The county began exploiting its rich geothermal resources, a clean and sustainable energy, in 2009. Now it provides geothermal heating to all its urban areas and is looking to expand in rural households.
“We have provided geothermal heating for about 6,000 households in Xiongxian’s 12 villages this year,” said Chen Menghui, Deputy General Manager of Sinopec Green Energy Geothermal Development Co., Ltd.
The company, established in 2006, is a joint venture between Arctic Green Energy Corporation of Iceland and Sinopec Star Co., Ltd., a subsidiary of China Petrochemical Corporation (Sinopec), China’s largest geothermal developer.
With geothermal heating, carbon dioxide emissions can be reduced by at least half and it is estimated that
“Compared with coal-fired boilers, geothermal heating can reduce carbon dioxide emissions by at least half,” Chen said. “It is estimated that we can replace over 10,000 tonnes of coal and cut emissions of more than 40,000 tonnes of carbon dioxide this year in Xiongxian.”

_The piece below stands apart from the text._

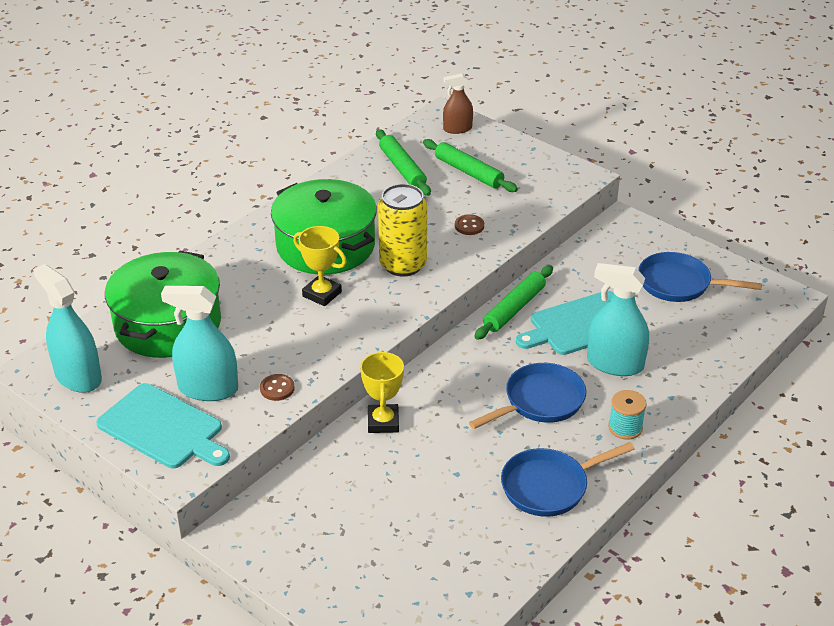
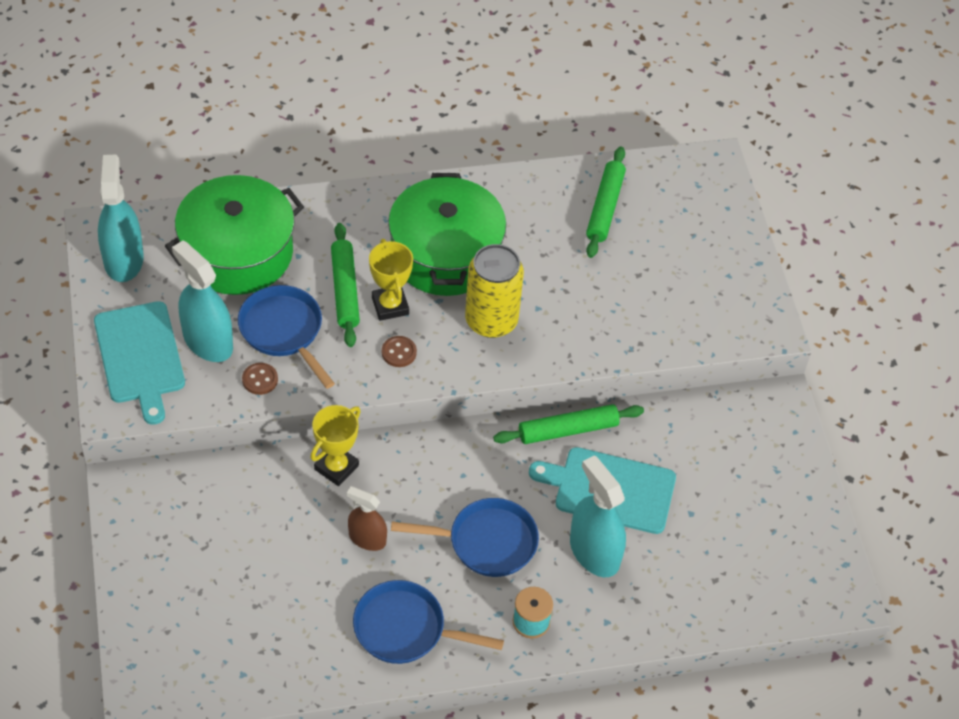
camera: 35 degrees right, 15 degrees up
(457, 129) = (709, 191): brown spray bottle -> brown spray bottle (367, 538)
(468, 172) = (663, 252): green rolling pin -> green rolling pin (345, 290)
(469, 226) = (596, 316): brown button -> brown button (399, 352)
(679, 284) = (753, 510): blue pan -> blue pan (283, 331)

He added that the cost of geothermal heating is about half that of natural gas heating.
Xiongxian is one of the 10 Chinese cities where Sinopec has helped replace coal with geothermal energy, including cities in Shanxi, Shaanxi and Henan provinces.
The company now provides geothermal heating to an area of around 50 square km, and it aims to increase the area by 100 square km by 2023 and help build a total of 20 “smokeless cities” nationwide.
“Local governments are very willing to cooperate with us given the mounting pressure of environmental protection,” Chen said.
China aims to have clean energy replace 74 million tonnes of coal and generate 50 percent of winter heating in northern China by 2019, according to a plan released by Chinese government in 2017.
Rich in resources of geothermal energy, the country now has about 150 square km of geothermal energy heated areas, according to an international forum on geothermal energy held in Shanghai in November.
The areas that have access to geothermal heating or cooling are expected to reach 1,600 square km by 2020, according to a five-year plan for developing geothermal energy released by Chinese government in 2017.